Just like other punk bands of the era, it took only two exceptional singles "Destroy All Music" and "We Got The Neutron Bomb" – among the very best in punk – and the excellent EP "Who? What? When? Where? Why?" (the other EP of the time, "Action Design," is definitely inferior) to enter among the legends of punk rock.
After this last EP, in 1981 the Weirdos disbanded, only to sporadically reform and record, in 1988, the dispensable album "Condor", but what really matters is the overwhelming music they made in those first four years, collected in albums like "Weird World Vol1" and "Weird World Vol. 2", which mix scattered material respectively up to 1981 and up to 1989, and in this "Destroy All Music".
The Weirdos play warm and enveloping punk, with that touch of melody typical of Californian punk while remaining at the same time raw and rough; the Weirdos' punk is still original and very personal and is made even more fascinating by the beautiful voice of John Denney, deep and powerful.
Returning to the album, "Destroy All Music" includes the first demos, which show a band still raw, but already with very high potential. It then moves on to the homonymous single, a true gem, one of the very best in punk! The title track is then a bomb: a rough and fast-paced rhythm guitar, bass and drums keeping a high but not excessive pace, while the frantic lead guitar churns out a hypnotic and engaging riff for the entire duration of the song, alternating with John's deep and raspy voice.
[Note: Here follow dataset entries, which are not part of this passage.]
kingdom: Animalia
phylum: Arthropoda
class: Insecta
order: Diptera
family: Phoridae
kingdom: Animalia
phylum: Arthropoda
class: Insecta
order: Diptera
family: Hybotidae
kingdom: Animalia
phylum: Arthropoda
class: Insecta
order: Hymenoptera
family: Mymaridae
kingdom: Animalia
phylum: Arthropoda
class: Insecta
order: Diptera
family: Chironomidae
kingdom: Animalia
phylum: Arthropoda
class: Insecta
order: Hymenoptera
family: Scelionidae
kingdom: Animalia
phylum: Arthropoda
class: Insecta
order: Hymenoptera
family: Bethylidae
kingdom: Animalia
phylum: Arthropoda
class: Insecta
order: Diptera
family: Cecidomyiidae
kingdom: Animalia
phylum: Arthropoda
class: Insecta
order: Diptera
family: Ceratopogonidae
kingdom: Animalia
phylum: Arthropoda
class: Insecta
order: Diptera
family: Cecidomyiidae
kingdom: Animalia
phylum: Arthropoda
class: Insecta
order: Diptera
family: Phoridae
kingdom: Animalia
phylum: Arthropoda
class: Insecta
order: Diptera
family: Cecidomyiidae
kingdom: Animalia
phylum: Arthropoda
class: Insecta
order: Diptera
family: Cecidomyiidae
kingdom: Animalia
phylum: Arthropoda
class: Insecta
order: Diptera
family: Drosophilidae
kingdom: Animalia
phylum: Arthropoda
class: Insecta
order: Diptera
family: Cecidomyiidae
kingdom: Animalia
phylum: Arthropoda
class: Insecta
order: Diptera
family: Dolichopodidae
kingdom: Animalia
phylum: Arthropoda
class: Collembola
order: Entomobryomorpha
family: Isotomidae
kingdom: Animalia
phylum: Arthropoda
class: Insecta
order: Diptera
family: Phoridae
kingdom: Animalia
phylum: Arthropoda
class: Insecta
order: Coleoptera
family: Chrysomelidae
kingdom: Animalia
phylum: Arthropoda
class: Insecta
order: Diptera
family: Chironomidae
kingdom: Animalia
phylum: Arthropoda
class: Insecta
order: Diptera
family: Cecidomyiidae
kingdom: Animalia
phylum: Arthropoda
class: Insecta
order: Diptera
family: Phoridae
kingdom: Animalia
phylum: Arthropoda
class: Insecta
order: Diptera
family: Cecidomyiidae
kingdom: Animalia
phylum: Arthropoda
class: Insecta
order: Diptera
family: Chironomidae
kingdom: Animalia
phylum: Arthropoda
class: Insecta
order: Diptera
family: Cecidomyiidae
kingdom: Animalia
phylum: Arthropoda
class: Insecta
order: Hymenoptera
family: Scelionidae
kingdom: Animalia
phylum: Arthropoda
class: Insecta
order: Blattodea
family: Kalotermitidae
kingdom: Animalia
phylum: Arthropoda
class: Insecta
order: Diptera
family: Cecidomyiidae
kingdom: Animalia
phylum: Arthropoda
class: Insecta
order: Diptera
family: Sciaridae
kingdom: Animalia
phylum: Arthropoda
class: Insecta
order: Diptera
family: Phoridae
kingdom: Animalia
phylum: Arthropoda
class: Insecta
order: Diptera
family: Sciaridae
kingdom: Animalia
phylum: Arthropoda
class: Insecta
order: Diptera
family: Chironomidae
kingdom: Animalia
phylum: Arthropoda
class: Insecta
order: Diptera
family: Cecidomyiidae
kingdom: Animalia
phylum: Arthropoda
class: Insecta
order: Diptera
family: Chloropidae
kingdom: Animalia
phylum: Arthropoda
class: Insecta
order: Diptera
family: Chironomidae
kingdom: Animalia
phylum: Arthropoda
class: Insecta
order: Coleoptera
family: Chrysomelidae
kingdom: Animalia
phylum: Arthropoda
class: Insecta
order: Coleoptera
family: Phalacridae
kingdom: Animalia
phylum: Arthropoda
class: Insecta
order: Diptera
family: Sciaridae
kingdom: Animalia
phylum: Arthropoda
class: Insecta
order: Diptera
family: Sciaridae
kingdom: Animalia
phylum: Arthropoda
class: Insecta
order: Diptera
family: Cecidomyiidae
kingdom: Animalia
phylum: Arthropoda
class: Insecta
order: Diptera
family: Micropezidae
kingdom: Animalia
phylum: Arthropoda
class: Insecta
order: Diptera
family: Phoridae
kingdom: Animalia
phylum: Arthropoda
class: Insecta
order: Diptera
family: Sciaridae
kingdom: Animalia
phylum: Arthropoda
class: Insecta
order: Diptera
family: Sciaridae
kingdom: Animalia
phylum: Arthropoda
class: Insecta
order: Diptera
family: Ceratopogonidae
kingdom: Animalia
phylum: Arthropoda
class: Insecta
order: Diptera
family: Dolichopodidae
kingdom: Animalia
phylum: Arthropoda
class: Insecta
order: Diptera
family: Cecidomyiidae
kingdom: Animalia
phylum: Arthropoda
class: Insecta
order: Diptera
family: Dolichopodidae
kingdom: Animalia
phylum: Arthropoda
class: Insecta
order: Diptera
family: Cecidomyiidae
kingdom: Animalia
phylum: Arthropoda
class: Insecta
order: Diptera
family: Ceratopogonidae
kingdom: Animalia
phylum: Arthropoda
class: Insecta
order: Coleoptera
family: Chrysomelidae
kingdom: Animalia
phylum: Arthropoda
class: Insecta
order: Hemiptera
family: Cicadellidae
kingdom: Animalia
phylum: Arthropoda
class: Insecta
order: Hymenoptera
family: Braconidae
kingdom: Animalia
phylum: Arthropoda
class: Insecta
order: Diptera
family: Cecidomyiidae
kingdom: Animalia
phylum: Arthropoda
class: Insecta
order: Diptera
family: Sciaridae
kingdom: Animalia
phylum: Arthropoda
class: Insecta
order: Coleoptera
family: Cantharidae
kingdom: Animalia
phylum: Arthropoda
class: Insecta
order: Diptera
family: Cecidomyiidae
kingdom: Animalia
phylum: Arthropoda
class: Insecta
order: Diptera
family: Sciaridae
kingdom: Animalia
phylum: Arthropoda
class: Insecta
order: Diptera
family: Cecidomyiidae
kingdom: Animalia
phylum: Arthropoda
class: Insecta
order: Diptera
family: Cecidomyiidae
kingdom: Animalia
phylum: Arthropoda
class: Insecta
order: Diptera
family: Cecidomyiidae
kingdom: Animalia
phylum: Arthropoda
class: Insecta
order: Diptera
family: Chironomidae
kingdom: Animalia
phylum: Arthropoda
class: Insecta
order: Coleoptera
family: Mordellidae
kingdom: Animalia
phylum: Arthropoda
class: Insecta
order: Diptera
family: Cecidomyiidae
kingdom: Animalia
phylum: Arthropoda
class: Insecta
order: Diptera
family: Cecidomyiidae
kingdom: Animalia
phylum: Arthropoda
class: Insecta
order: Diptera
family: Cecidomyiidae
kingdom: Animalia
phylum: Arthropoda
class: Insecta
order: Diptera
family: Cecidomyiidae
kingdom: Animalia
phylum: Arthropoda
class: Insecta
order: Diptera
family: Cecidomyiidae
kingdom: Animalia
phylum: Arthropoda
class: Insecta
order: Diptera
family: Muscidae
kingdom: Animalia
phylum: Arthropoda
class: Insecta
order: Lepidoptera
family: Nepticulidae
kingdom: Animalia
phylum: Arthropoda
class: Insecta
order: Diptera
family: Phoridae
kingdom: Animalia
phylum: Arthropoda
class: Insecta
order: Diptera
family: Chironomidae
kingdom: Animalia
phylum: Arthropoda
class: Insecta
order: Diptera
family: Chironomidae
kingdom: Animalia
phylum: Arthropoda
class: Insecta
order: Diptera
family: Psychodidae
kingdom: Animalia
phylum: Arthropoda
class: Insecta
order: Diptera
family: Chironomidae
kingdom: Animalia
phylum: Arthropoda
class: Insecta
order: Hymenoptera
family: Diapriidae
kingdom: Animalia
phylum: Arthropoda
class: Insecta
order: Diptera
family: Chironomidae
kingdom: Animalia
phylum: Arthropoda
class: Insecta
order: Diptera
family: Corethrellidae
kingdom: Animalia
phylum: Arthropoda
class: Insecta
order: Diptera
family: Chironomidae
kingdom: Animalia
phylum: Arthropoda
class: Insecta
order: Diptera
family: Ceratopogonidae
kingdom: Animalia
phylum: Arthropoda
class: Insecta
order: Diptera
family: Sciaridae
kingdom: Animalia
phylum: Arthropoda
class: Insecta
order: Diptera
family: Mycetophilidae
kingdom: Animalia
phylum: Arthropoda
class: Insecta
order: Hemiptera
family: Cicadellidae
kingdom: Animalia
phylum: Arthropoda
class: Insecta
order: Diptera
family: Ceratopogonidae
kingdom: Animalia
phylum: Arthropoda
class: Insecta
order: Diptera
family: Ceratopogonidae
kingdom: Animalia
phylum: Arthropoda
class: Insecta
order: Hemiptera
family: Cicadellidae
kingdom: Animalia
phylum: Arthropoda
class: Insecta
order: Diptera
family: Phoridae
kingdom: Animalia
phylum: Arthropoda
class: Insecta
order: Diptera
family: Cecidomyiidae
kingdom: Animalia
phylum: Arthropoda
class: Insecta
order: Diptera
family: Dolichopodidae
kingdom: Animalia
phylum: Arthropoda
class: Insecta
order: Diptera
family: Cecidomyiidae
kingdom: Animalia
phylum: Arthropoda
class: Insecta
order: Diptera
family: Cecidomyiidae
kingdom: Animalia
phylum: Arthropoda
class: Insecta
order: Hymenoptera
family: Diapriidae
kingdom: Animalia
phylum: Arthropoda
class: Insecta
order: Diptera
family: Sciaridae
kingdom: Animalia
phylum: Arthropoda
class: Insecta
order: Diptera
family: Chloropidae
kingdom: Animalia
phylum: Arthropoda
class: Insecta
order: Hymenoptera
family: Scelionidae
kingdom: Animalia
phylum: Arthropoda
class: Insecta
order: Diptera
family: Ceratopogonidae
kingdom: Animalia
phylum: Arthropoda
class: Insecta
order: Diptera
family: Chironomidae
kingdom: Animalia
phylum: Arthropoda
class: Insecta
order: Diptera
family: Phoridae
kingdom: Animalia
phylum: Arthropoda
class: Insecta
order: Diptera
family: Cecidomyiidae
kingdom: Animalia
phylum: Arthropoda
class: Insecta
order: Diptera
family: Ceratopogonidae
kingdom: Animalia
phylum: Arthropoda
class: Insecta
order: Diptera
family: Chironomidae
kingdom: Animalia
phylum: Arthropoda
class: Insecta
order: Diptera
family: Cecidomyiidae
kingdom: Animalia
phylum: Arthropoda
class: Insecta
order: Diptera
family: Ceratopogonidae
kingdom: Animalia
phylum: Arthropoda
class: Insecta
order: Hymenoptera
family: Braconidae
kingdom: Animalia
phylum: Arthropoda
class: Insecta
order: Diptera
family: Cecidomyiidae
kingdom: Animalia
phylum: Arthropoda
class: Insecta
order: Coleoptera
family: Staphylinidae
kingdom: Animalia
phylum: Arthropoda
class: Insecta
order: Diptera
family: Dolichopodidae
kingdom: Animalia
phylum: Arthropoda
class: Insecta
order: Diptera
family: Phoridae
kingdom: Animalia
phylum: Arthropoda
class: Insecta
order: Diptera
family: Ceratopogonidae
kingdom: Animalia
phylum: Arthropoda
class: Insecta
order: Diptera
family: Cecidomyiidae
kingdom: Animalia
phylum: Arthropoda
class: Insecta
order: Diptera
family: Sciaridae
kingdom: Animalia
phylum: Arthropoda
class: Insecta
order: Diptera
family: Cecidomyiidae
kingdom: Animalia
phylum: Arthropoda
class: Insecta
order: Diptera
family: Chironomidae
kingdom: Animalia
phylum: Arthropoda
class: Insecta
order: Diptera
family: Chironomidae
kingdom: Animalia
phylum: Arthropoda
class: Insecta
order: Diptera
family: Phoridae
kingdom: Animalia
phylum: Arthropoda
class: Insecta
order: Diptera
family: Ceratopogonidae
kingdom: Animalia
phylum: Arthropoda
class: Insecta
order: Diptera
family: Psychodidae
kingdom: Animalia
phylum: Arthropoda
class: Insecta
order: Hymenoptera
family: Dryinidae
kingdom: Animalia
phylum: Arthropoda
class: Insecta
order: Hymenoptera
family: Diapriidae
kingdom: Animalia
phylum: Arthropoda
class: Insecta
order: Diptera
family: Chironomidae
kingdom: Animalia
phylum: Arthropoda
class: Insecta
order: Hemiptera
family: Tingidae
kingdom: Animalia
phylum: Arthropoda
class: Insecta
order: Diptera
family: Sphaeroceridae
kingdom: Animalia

Why Do You Exist? follows the same standards, while A Life Of Crime is a sickly and high-speed blues, dominated again by the lead guitar that churns out the same twisted riff throughout the piece without a moment of respite.
Then it's time for "Who? What? When? Where? Why?" which, while remaining an excellent punk record, is slightly inferior to the single; the rhythms slightly drop, the sound is cleaner, the timings are stretched, and one feels the influence of new wave right from the first track Happy People and also of a certain British punk, one name above all Adverts - listen to Hit Man - and generally an expansion of musical influences as evidenced by Jungle Rock, a rockabilly track that seems played by the Cramps. In any case, the pace is always high, and Fort U.S.A., among the best of the Weirdos, is there to prove it.
In short, "Destroy All Music" collects the best material, already published but hard to find, of one of the best 77 punk rock bands, and even just for the presence of the first single (only partially released in the Weird World collections) it should be sought after, despite the blameworthy and inexplicable absence of the other exceptional single We Got The Neutron Bomb.
Ah, obviously this is also a GAZ review!